Tuesday, July 21, 2020
First Circuit Finds Amazon's Arbitration Provision Unenforceable in Class Action by Last-Mile Drivers
On Friday, the First Circuit issued its decision in Waithaka v. Amazon.com, Inc. Judge Lipez’s decision begins:
This putative class action requires us to decide whether employment contracts of certain delivery workers -- those locally transporting goods on the last legs of interstate journeys -- are covered by the Federal Arbitration Act ("FAA" or the "Act"), given its exemption for "contracts of employment of seamen, railroad employees, or any other class of workers engaged in foreign or interstate commerce." 9 U.S.C. § 1. * * * After close examination of the text and purpose of the statute and the relevant precedent, we now hold that the exemption encompasses the contracts of transportation workers who transport goods or people within the flow of interstate commerce, not simply those who physically cross state lines in the course of their work.

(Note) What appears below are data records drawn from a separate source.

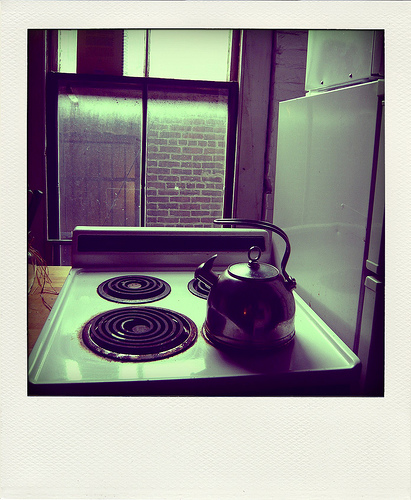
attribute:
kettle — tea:
[193, 212, 305, 365]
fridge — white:
[261, 75, 398, 366]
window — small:
[36, 38, 269, 260]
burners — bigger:
[95, 258, 193, 401]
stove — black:
[26, 223, 360, 398]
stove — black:
[72, 237, 172, 315]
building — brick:
[41, 72, 233, 251]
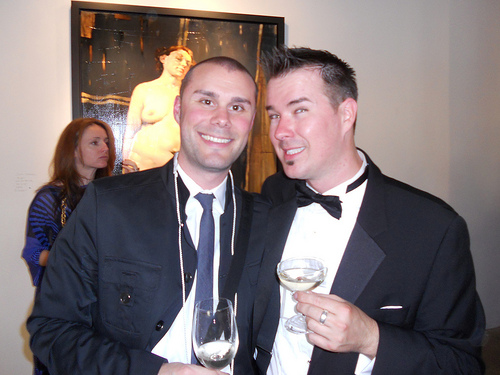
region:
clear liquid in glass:
[265, 271, 333, 290]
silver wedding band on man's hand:
[315, 306, 354, 323]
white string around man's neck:
[175, 183, 202, 270]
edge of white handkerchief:
[373, 296, 404, 314]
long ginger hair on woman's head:
[53, 111, 121, 203]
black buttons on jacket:
[109, 276, 149, 323]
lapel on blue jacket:
[337, 220, 388, 298]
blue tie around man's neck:
[172, 181, 235, 343]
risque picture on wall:
[60, 4, 183, 119]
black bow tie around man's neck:
[283, 186, 383, 236]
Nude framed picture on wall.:
[82, 352, 85, 373]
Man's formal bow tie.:
[295, 175, 391, 226]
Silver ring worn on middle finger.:
[315, 306, 330, 326]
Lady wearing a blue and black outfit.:
[25, 117, 100, 272]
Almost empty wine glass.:
[190, 290, 240, 372]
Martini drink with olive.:
[274, 248, 334, 335]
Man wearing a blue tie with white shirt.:
[176, 65, 242, 308]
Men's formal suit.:
[255, 166, 466, 371]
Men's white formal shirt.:
[260, 50, 375, 245]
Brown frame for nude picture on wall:
[2, 0, 289, 85]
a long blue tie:
[195, 191, 230, 308]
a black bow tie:
[290, 173, 360, 220]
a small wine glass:
[261, 259, 327, 342]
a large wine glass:
[192, 294, 247, 373]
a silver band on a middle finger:
[310, 302, 335, 334]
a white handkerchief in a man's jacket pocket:
[378, 301, 407, 316]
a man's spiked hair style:
[255, 41, 353, 98]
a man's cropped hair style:
[190, 59, 266, 96]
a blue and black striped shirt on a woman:
[27, 193, 70, 248]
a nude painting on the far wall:
[75, 11, 176, 134]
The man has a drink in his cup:
[175, 287, 264, 372]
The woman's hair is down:
[37, 100, 142, 200]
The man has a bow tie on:
[276, 170, 411, 237]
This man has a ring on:
[297, 295, 364, 340]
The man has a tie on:
[182, 172, 231, 366]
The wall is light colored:
[10, 94, 65, 176]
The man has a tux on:
[256, 97, 496, 352]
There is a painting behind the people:
[70, 2, 345, 202]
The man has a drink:
[263, 250, 364, 355]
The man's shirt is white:
[276, 210, 443, 331]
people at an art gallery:
[17, 10, 493, 373]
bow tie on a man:
[290, 183, 358, 220]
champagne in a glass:
[274, 253, 333, 338]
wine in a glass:
[182, 292, 249, 366]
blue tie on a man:
[188, 188, 223, 302]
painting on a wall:
[64, 1, 204, 69]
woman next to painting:
[11, 111, 141, 298]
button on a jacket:
[143, 314, 170, 336]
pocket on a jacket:
[97, 247, 167, 340]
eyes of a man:
[194, 90, 253, 117]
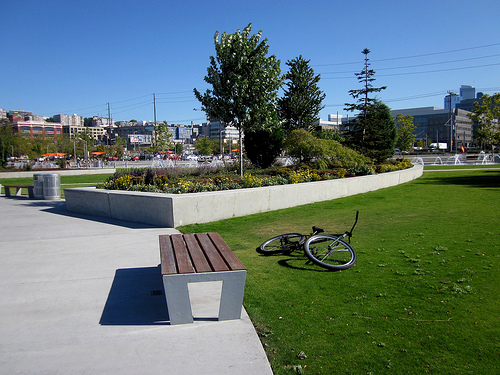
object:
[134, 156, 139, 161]
cars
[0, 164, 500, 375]
floor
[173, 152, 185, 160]
cars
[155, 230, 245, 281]
seat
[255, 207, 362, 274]
bicycle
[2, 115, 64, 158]
buildings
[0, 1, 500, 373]
background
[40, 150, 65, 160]
umbrella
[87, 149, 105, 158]
umbrella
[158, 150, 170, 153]
umbrella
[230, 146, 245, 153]
umbrella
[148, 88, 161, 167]
poles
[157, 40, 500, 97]
electric wires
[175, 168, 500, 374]
grass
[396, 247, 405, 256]
clover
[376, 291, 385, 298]
clover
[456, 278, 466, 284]
clover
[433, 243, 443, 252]
clover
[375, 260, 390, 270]
clover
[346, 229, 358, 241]
handlebar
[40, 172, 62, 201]
garbage can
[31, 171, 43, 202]
garbage can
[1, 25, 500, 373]
park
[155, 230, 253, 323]
bench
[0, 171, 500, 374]
ground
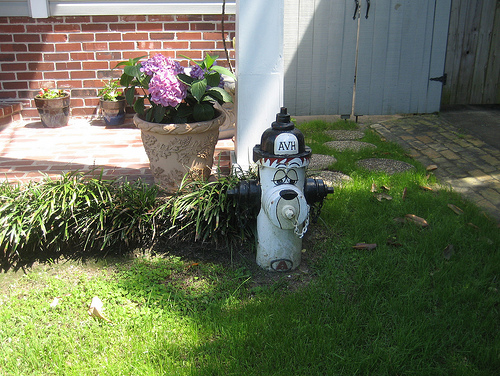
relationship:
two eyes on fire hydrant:
[268, 173, 313, 189] [219, 105, 335, 275]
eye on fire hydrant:
[271, 169, 286, 185] [219, 105, 335, 275]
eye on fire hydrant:
[287, 169, 298, 186] [219, 105, 335, 275]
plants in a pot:
[95, 76, 120, 99] [134, 106, 225, 192]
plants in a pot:
[34, 87, 69, 98] [100, 97, 125, 124]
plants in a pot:
[114, 51, 234, 118] [34, 90, 69, 126]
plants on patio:
[95, 76, 120, 99] [0, 117, 235, 184]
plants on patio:
[34, 87, 69, 98] [0, 117, 235, 184]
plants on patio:
[114, 51, 234, 118] [0, 117, 235, 184]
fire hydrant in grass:
[219, 105, 335, 275] [0, 188, 498, 374]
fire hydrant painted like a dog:
[219, 105, 335, 275] [256, 162, 308, 254]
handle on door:
[353, 0, 361, 19] [273, 1, 447, 116]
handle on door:
[351, 0, 360, 21] [273, 1, 447, 116]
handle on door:
[360, 0, 374, 16] [273, 1, 447, 116]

Plaintiff-appellee Bernard Waithaka, a so-called "last mile" delivery driver for [Amazon] falls within this category of transportation workers whose contracts are exempt from the FAA. Hence, we conclude that the FAA does not govern the enforceability of the mandatory arbitration provision of his employment agreement with appellants. Because that provision prohibits proceeding on a class basis, either in the arbitral or judicial forum, we also agree with the district court that the arbitration provision is unenforceable under state law.